Pictures aside, return every line below exactly as written.
[LISTED RECORDS]
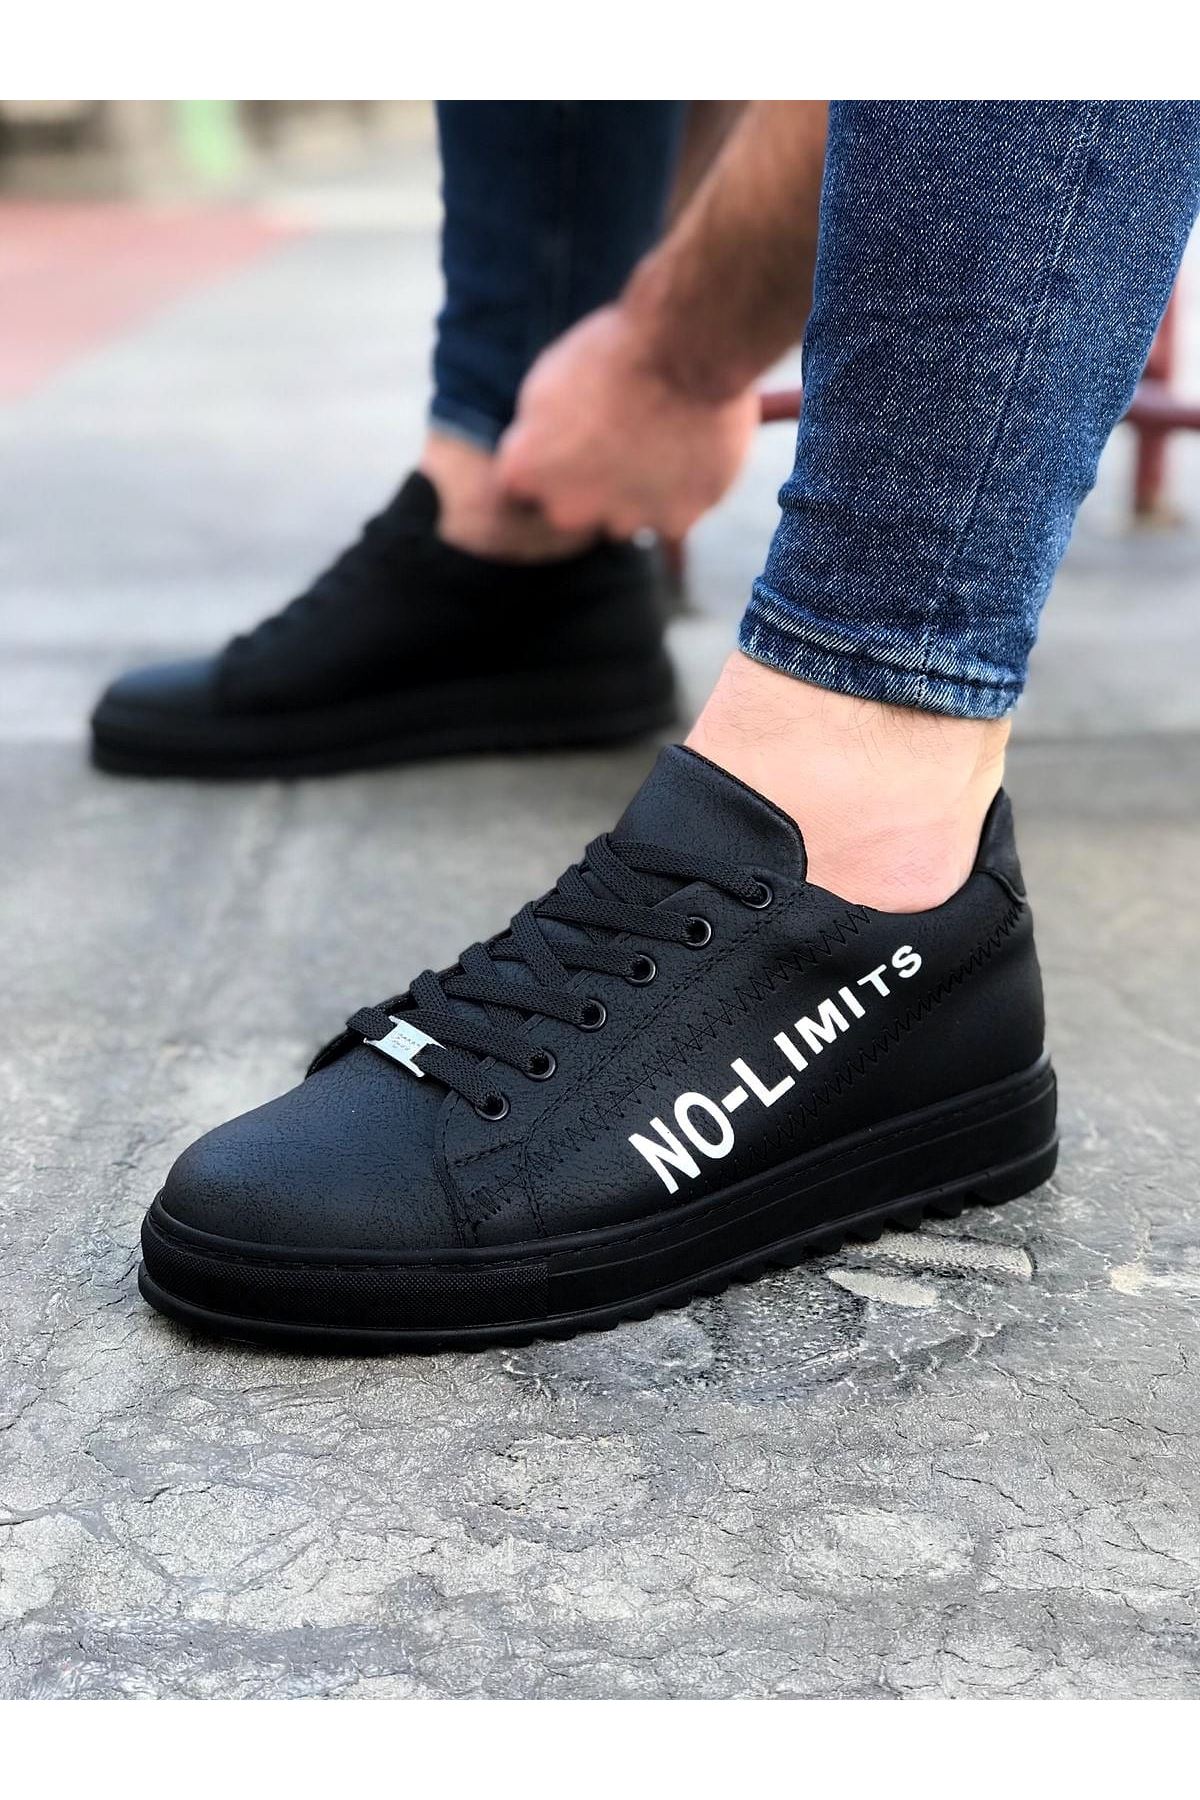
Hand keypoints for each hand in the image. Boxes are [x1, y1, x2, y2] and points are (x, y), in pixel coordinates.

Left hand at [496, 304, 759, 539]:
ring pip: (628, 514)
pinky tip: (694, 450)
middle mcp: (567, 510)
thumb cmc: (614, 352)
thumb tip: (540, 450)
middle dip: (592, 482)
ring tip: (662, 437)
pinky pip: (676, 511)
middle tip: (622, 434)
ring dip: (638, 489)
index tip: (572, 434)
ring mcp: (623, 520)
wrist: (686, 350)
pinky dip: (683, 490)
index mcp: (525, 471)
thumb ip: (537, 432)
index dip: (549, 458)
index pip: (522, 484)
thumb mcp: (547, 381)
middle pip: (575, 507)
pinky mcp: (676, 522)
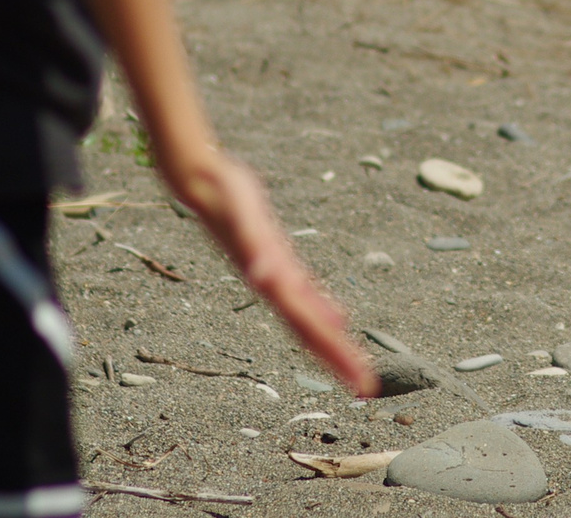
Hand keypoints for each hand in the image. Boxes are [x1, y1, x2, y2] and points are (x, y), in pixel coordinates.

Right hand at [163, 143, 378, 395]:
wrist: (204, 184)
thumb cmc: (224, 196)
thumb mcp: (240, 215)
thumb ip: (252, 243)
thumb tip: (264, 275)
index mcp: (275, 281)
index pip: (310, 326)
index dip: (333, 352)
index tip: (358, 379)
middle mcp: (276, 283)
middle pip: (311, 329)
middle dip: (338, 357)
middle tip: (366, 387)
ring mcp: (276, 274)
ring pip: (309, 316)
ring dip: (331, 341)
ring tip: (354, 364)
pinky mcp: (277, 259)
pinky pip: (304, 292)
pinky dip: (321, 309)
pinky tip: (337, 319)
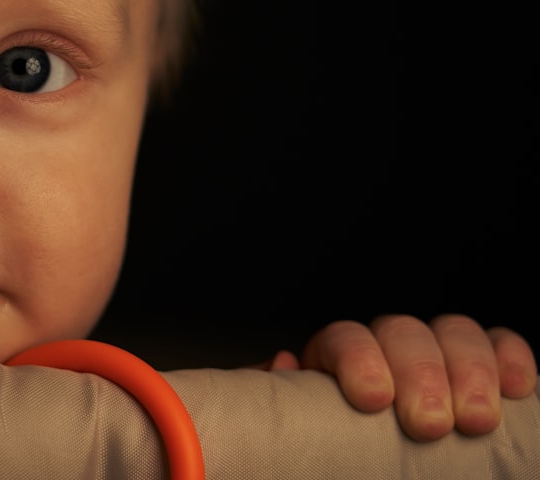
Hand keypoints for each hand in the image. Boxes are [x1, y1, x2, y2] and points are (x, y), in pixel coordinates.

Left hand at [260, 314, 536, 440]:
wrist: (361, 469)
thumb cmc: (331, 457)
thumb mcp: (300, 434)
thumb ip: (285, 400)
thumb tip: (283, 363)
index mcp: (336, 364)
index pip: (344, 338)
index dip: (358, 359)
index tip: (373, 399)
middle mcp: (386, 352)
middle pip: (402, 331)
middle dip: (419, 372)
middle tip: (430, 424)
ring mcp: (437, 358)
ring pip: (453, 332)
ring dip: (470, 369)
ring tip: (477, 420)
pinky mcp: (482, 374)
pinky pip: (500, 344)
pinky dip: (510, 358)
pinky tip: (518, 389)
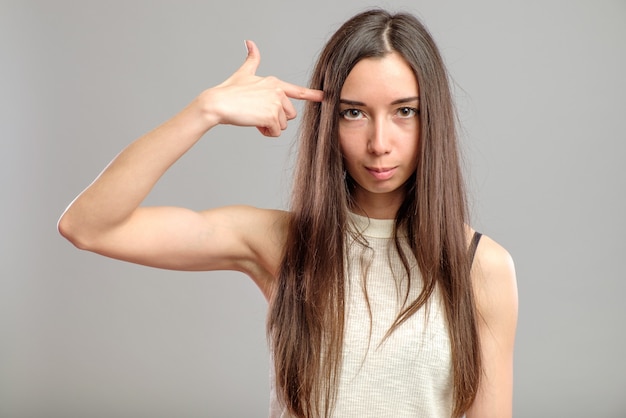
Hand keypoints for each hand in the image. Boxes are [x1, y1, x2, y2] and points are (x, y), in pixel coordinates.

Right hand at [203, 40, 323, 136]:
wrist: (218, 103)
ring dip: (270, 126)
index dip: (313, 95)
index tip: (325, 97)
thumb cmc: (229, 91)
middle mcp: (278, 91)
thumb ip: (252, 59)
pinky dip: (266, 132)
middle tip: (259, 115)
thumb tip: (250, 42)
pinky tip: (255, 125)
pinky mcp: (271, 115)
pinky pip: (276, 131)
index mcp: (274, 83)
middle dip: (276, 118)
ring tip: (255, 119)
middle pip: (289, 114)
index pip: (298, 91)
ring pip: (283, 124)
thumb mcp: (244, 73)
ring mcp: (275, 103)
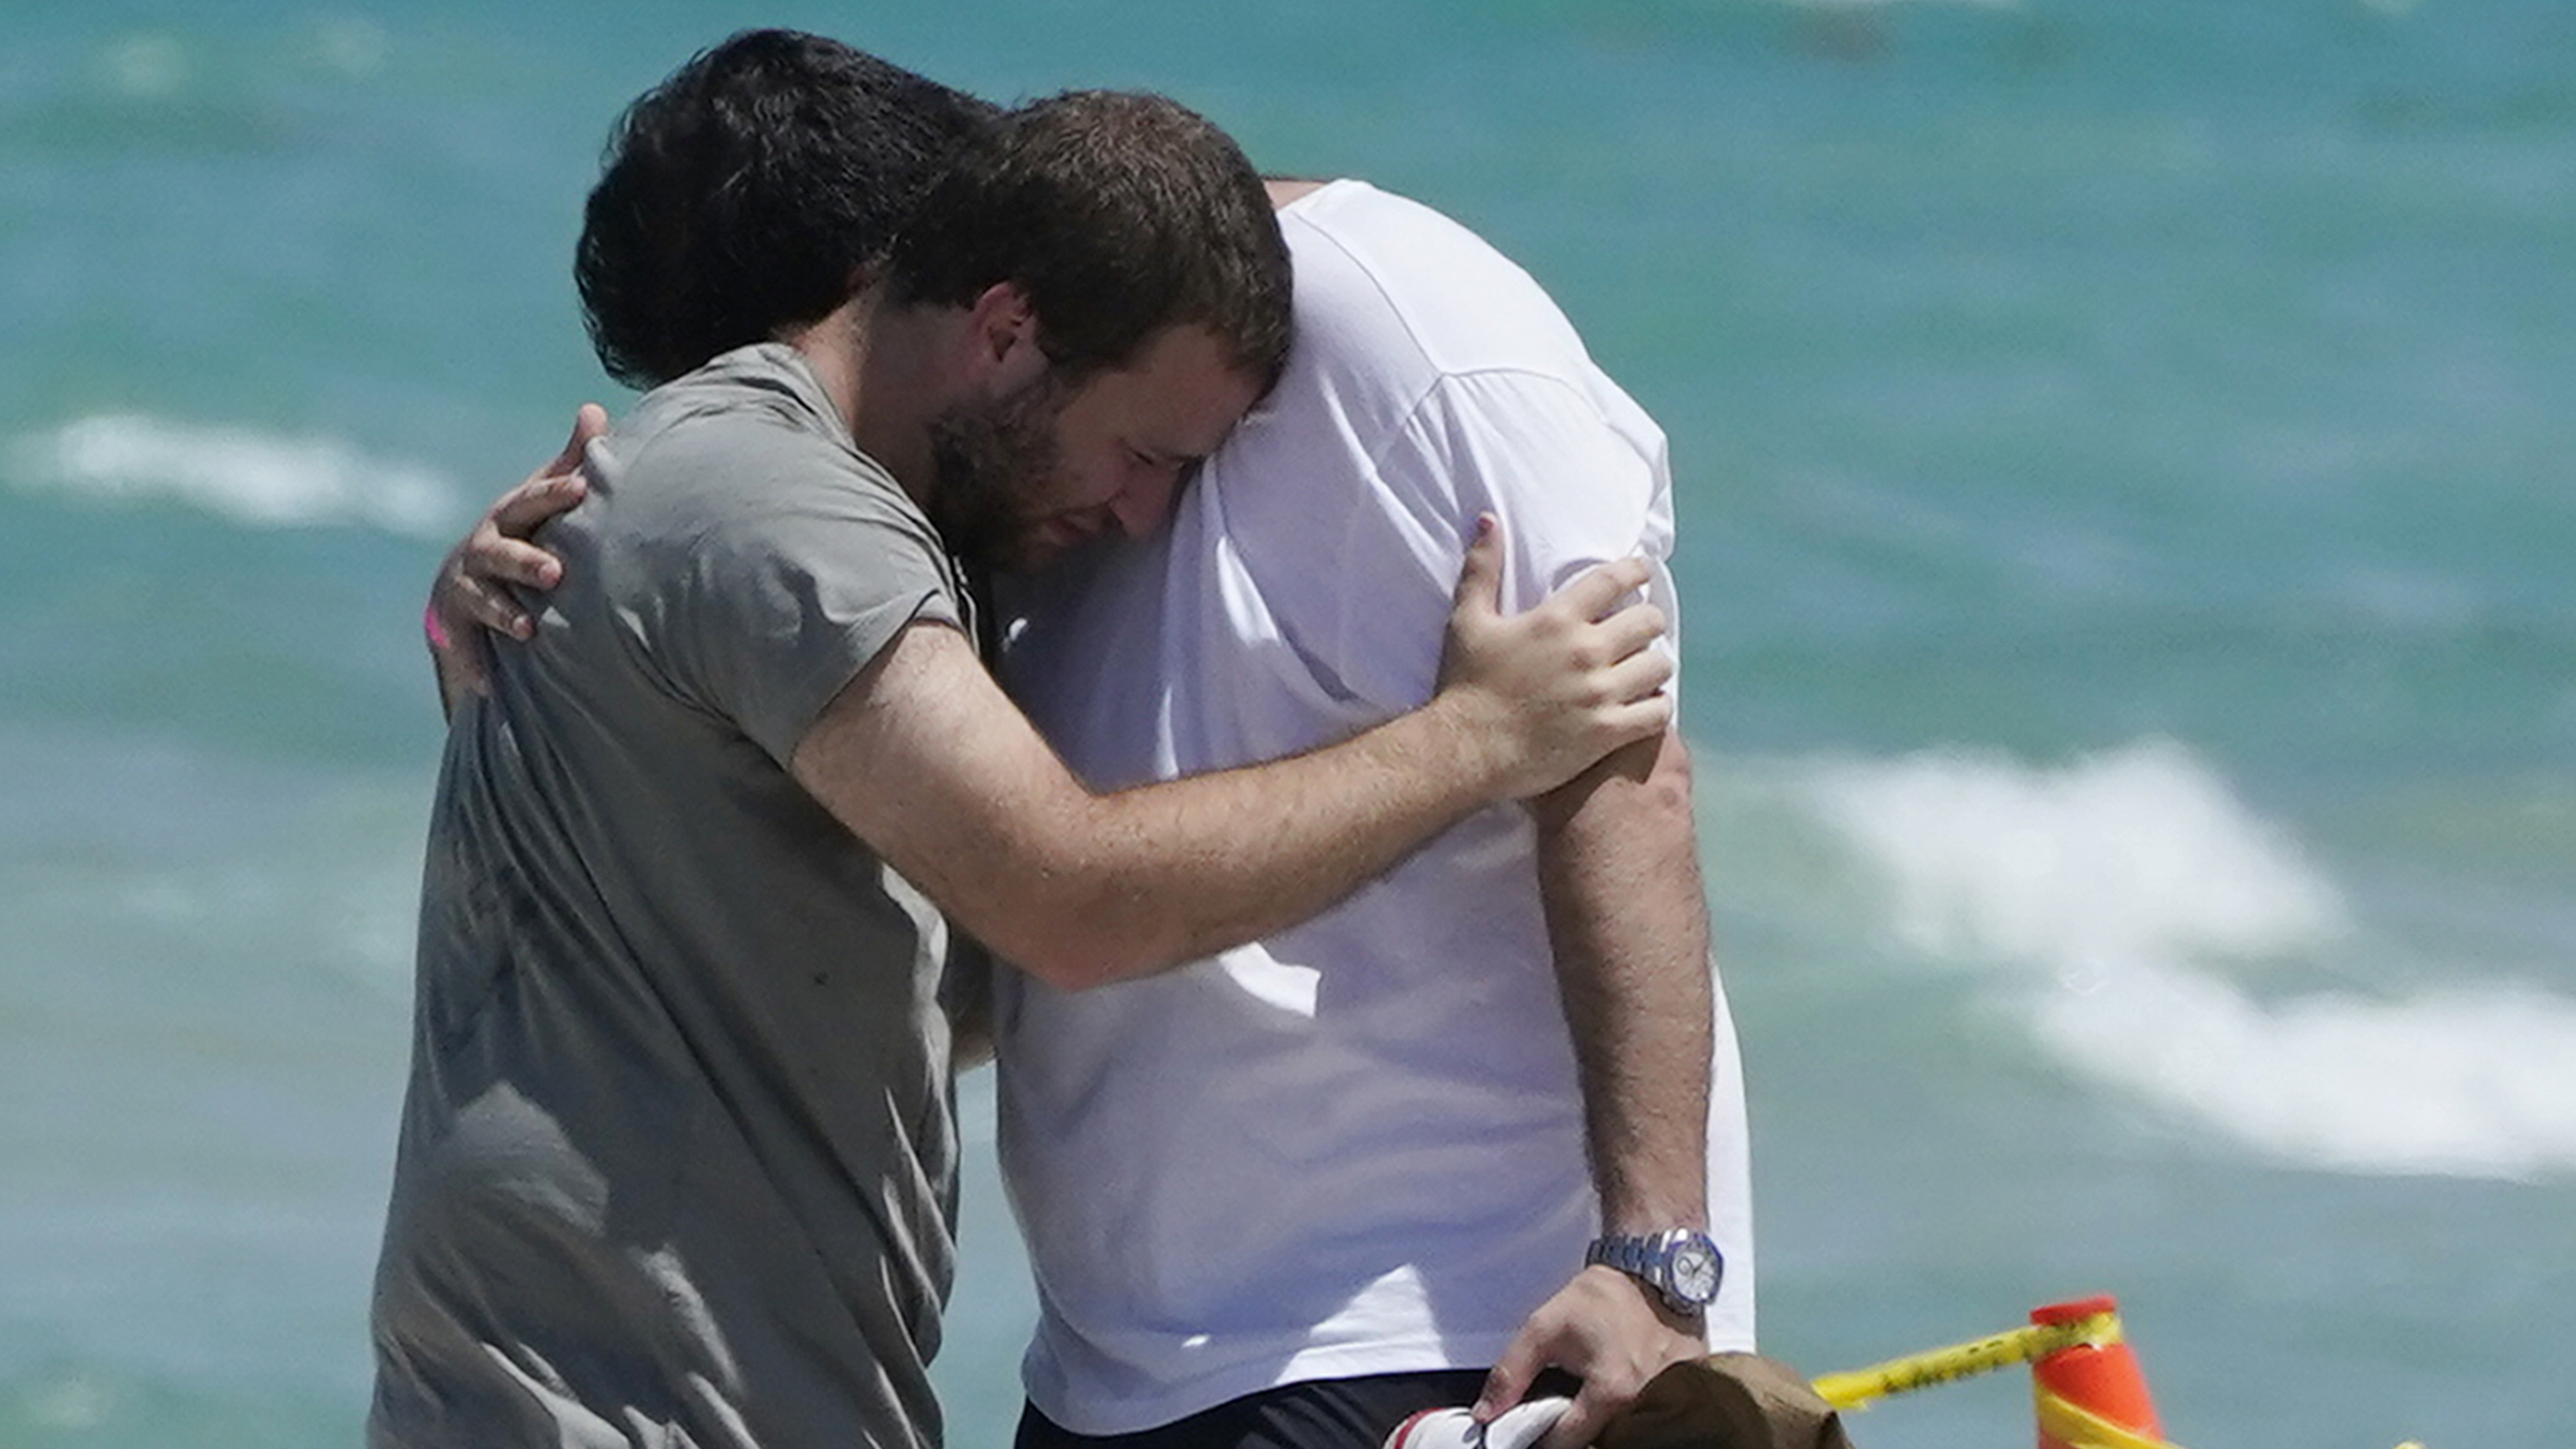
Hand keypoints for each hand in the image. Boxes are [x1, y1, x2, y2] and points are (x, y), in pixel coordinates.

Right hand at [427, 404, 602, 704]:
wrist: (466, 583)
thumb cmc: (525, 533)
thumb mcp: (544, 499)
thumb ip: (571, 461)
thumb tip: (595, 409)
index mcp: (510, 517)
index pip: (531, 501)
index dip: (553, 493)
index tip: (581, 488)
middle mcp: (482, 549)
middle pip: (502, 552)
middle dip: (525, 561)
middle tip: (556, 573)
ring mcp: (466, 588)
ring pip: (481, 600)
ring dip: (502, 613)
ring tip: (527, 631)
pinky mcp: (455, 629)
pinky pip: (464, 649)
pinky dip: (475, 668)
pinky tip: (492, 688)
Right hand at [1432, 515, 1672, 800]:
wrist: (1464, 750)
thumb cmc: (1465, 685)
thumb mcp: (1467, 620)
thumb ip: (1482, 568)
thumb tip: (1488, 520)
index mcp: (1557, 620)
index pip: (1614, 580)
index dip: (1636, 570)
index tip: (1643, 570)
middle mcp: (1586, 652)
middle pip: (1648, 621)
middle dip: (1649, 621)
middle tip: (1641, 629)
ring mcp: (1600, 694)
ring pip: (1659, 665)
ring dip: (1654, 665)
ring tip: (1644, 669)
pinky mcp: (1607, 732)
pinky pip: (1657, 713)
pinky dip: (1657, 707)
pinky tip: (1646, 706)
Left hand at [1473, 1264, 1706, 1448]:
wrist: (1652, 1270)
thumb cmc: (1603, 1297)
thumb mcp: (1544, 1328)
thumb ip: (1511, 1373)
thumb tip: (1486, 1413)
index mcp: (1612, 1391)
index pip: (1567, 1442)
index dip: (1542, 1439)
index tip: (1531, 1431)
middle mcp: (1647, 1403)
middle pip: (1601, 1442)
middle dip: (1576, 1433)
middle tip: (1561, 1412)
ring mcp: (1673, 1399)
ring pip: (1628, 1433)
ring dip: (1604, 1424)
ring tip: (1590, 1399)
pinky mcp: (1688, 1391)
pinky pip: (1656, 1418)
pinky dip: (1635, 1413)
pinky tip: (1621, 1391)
[/LISTED RECORDS]
ANSWER:
Hand keypoints for each hand in the image. Boxes are [x1, y1, x2, y2] and points are (x, y), in pixel coordinates.

Left hand at [496, 304, 759, 539]:
ring pip: (628, 514)
pinky tip: (694, 450)
middle mcp: (567, 510)
thumb cmc: (614, 352)
thumb tip: (540, 450)
middle dip: (592, 482)
ring tip: (662, 437)
pinky pip: (676, 511)
middle tip: (622, 434)
ring dip: (638, 489)
index tip: (572, 434)
ring mcp: (623, 520)
wrist: (686, 350)
pinky dip: (683, 490)
index mcp: (525, 471)
thumb ip: (537, 432)
index dip: (549, 458)
index pip: (522, 484)
thumb mcp: (547, 381)
middle pip: (575, 507)
pinky mcp: (676, 522)
Hand keypoints for each hand in the image. Boxes are [x1, y1, x2, y2] and points are (x, y), in pixel coordinates.

Right hand at [163, 143, 378, 395]:
wrist: (204, 184)
thumb cmc: (224, 196)
thumb mcp: (240, 215)
thumb ip: (252, 243)
thumb tip: (264, 275)
index mcp: (275, 281)
index pip: (310, 326)
index dip: (333, 352)
index tip: (358, 379)
middle mcp: (276, 283)
middle pip: (311, 329)
middle dip: (338, 357)
middle tip: (366, 387)
ring mcp: (276, 274)
ring pip: (309, 316)
ring dip: (331, 341)
ring tip: (354, 364)
pinky mcp: (277, 259)
pinky pip: (304, 292)
pinky dip: (321, 309)
pinky tip: (337, 319)
Hand keypoints for each hand in the image. Boxes are [x1, y1, x2, y2] and points are (x, y), in pixel coordinates.

Left hand at [260, 314, 536, 440]:
wrist: (361, 469)
thumb cmc: (331, 457)
thumb mcp: (300, 434)
thumb ip: (285, 400)
thumb tip: (283, 363)
index mcp: (336, 364)
index pip: (344, 338)
index dip: (358, 359)
index tip: (373, 399)
middle mcp: (386, 352)
middle pip: (402, 331)
middle dip: (419, 372)
middle tip: (430, 424)
ring mcp: (437, 358)
ring pip: (453, 332)
ring dip: (470, 369)
ring tip: (477, 420)
pinky mcp: (482, 374)
pinky pip: (500, 344)
pinky dip: (510, 358)
pinky tip: (518, 389)
Hand keypoints for each hand in the image. Boxes are [x1, y1, x2, y2] and points are (x, y), in pixel coordinates.

Right hand at [203, 40, 323, 136]:
wrist: (218, 103)
ring dip: (270, 126)
index dip: (313, 95)
index tip: (325, 97)
thumb cmc: (229, 91)
middle mcp: (278, 91)
thumb ip: (252, 59)
pinky dip: (266, 132)
middle tip: (259, 115)
thumb tip: (250, 42)
pinky tip: (255, 125)
pinky mcp: (271, 115)
pinky pip: (276, 131)
index mcp: (274, 83)
middle dip: (276, 118)
ring tip: (255, 119)
middle pip: (289, 114)
index pip: (298, 91)
ring pip: (283, 124)
thumb mcp: (244, 73)
ring mcp: (275, 103)
Hand keypoints for each hand in the image. Boxes are [x1, y1, x2, y2] and points are (x, y), in pixel coordinates.

Right hand at [427, 404, 602, 704]:
wrist: (466, 583)
thumb cmc: (525, 533)
thumb mcp: (544, 499)
thumb ip: (571, 461)
thumb tip: (595, 409)
index mcp: (510, 517)
index pip: (531, 501)
index dip: (553, 493)
index tip: (581, 488)
middle mcp: (482, 549)
middle pip: (502, 552)
middle dip: (525, 561)
middle tip: (556, 573)
ring mcp: (466, 588)
ring pip: (481, 600)
ring dip: (502, 613)
ring tip: (527, 631)
pinky mcp: (455, 629)
pinky pip: (464, 649)
pinky dip: (475, 668)
pinky tip: (492, 688)
Right hand at [1432, 515, 1672, 800]:
wrist: (1464, 750)
thumb cmc: (1465, 685)
thumb mcp: (1467, 620)
thumb ip: (1482, 568)
thumb tip: (1488, 520)
index mcp: (1557, 620)
index pip: (1614, 580)
index dip: (1636, 570)
index tip: (1643, 570)
middle mcp: (1586, 652)
middle pip: (1648, 621)
middle dip: (1649, 621)
middle tip: (1641, 629)
ring mcp: (1600, 694)
ring pip: (1659, 665)
ring dip: (1654, 665)
ring tip: (1644, 669)
pinky mcp: (1607, 732)
pinky pip: (1657, 713)
pinky dip: (1657, 707)
pinky tip: (1646, 706)
Left hand at [1473, 1264, 1706, 1448]:
wrist: (1652, 1270)
thumb cmc: (1603, 1297)
thumb mcp: (1544, 1328)
thumb ip: (1511, 1373)
thumb tip: (1486, 1413)
index mcp: (1612, 1391)
index pip: (1567, 1442)
index dip: (1542, 1439)
index tip: (1531, 1431)
middle mcp: (1647, 1403)
middle pip: (1601, 1442)
middle dip: (1576, 1433)
middle tip: (1561, 1412)
ring mcp: (1673, 1399)
ring pip: (1628, 1433)
ring dip: (1604, 1424)
ring tip: (1590, 1399)
pinky mcp: (1688, 1391)
pinky pip: (1656, 1418)
pinky dip: (1635, 1413)
pinky tip: (1621, 1391)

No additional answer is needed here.